Stirling was also the founder of CKGM, an English-language radio station in Montreal, in 1959. He owned the station until 1985.

==Personal views==
Stirling is regarded as an eccentric for both how he managed his businesses and for how he used his media outlets to promote a variety of personal interests such as eastern mysticism and intestinal health. For example, he devoted many hours of, often unscheduled, broadcast time to conversations with gurus such as Ram Dass and Swami Shyam and to a variety of esoteric subjects ranging from pyramids to unidentified flying objects, a practice which continues today as the station is run by his son G. Scott Stirling. Geoff's grandson, Jesse is the host of the CJON interview program "Meetings with Remarkable People." Many of his past interviews and archives can be seen currently on CJON on Saturday mornings from 2:00AM to 4:00AM Newfoundland time, under the name "Captain Atlantis Late Night." When Stirling watched his own television station, he would sometimes phone Master Control to order that a favorite tape immediately pre-empt the current broadcast or that the technician apply a particular effect to the screen.

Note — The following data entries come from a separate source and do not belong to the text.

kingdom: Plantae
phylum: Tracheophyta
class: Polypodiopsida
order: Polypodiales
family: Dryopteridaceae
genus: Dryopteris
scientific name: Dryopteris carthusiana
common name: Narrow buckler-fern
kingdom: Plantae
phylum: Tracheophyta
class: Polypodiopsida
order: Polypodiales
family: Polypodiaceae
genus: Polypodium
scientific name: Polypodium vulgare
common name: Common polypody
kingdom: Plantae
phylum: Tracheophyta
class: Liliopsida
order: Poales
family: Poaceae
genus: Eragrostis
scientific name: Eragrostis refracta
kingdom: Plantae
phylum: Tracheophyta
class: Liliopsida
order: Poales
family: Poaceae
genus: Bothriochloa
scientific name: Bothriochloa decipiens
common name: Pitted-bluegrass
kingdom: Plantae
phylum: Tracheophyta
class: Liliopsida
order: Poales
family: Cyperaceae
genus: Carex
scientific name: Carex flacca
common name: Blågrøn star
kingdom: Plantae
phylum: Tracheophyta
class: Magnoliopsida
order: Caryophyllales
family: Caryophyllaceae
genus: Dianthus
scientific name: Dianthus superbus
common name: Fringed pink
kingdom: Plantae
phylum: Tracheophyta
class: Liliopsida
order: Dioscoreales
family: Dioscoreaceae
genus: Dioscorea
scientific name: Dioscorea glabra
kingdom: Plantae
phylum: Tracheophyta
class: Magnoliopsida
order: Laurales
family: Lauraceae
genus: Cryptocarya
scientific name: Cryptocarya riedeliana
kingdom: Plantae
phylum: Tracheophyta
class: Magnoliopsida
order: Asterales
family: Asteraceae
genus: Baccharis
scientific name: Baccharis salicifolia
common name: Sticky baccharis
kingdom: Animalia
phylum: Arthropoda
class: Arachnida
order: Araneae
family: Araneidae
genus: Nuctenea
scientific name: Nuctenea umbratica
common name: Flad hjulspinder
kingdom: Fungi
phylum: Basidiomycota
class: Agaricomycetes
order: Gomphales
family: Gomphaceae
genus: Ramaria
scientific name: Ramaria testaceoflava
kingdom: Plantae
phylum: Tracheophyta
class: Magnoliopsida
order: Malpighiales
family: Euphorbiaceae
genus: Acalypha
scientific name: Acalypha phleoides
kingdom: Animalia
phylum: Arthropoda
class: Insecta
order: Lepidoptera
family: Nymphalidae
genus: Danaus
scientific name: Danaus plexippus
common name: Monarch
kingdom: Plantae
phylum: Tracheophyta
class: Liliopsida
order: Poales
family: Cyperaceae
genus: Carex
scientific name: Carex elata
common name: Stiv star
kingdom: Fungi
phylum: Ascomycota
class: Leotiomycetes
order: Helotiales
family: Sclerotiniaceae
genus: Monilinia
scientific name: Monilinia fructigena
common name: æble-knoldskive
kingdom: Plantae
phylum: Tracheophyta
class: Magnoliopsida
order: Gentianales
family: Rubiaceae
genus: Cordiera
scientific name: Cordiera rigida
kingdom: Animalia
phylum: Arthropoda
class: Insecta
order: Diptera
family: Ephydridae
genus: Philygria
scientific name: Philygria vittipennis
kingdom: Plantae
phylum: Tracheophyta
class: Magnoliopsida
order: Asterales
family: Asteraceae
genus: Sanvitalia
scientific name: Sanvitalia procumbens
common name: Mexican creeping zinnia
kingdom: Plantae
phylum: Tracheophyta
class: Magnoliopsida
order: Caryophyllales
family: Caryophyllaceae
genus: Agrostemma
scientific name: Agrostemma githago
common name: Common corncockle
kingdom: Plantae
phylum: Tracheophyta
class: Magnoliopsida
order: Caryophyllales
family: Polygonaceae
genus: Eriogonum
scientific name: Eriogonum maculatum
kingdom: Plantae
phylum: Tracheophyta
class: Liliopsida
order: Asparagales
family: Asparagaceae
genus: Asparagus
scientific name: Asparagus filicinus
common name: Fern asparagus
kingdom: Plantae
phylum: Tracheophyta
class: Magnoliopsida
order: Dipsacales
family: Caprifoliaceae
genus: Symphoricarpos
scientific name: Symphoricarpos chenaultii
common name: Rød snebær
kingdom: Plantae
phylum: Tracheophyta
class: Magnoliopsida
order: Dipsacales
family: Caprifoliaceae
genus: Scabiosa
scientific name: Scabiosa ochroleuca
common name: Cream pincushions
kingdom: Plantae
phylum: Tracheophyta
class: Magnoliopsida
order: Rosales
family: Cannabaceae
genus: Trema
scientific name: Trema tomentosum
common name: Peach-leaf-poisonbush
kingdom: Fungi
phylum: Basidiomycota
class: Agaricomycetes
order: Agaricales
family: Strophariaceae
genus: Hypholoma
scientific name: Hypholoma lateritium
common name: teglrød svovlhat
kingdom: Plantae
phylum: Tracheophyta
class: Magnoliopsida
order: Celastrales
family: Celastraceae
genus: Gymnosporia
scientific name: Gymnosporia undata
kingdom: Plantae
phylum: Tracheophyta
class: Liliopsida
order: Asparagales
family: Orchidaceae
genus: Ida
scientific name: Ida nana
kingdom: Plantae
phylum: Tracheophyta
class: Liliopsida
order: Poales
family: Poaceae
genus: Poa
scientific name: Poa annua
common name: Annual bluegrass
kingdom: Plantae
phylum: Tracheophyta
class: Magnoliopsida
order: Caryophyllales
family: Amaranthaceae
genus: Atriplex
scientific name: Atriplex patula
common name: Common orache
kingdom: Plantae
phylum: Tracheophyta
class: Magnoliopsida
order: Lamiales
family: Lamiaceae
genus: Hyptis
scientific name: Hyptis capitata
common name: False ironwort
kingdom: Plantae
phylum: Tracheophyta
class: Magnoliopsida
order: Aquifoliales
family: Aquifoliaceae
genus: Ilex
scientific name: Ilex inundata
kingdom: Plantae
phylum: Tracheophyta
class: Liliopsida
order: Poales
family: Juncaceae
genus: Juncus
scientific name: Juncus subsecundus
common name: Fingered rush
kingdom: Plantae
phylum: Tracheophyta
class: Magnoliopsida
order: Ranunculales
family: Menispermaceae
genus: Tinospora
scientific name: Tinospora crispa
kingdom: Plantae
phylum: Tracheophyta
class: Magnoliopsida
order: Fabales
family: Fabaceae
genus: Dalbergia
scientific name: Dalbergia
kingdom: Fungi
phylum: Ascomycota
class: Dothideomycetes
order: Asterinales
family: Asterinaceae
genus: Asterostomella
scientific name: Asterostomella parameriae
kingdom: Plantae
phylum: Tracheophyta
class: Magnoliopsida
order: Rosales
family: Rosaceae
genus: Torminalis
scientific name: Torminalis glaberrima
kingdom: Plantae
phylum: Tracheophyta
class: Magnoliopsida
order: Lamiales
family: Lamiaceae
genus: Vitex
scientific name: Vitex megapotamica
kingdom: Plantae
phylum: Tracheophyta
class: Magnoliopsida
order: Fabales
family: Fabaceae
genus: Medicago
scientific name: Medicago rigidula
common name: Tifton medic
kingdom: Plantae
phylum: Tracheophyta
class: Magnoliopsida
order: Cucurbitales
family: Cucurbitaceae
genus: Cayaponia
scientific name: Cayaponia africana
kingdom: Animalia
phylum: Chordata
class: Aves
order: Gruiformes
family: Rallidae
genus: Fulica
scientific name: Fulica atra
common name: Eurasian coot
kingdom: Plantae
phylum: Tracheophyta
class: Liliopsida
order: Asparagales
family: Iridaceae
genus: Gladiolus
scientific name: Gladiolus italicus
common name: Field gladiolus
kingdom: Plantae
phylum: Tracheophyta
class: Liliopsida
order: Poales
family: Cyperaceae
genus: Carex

Stirling appeared in the 1974 documentary film Waiting for Fidel about a trip he made to Cuba along with former Newfoundland premier Joey Smallwood and director Michael Rubbo. The trio never met the Cuban leader. Many segments of the program involve Smallwood and Stirling discussing what they would like to ask Castro whenever the expected meeting happens. Some of the dialogue occurs while Stirling is demonstrating yoga and standing on his head while he is conversing with Smallwood.

Stirling supervised the creation of the graphic novel Atlantis featuring the superheroes Captain Atlantis (Captain Newfoundland) and Captain Canada, drawing on elements of Canadian history as well as ancient alien astronauts mythology and New Age philosophy. Captain Canada has become a mascot for the NTV station and has appeared in television programs, commercials, and numerous public events.

==Later life==
In 2001, Stirling was inducted into the CAB Broadcast Hall of Fame; in 2009, he was awarded the Order of Newfoundland and Labrador. In his later years, Stirling split his time between Torbay, Newfoundland and Labrador, and his ranch in Wickenburg, Arizona, where he once owned (now defunct) Wickenburg radio station KSWW. Stirling died at the age of 92 on December 21, 2013.

==Film==
Stirling is the subject of the forthcoming documentary Captain Newfoundland: Transmissions from the Tip of Atlantis. The film will have its world premiere at the 2026 edition of the Atlantic International Film Festival. Directed by Canadian filmmakers Jamie Miller and Mike Feehan, it is described as "an illuminating and wildly entertaining portrait of Newfoundland media mogul Geoff Stirling."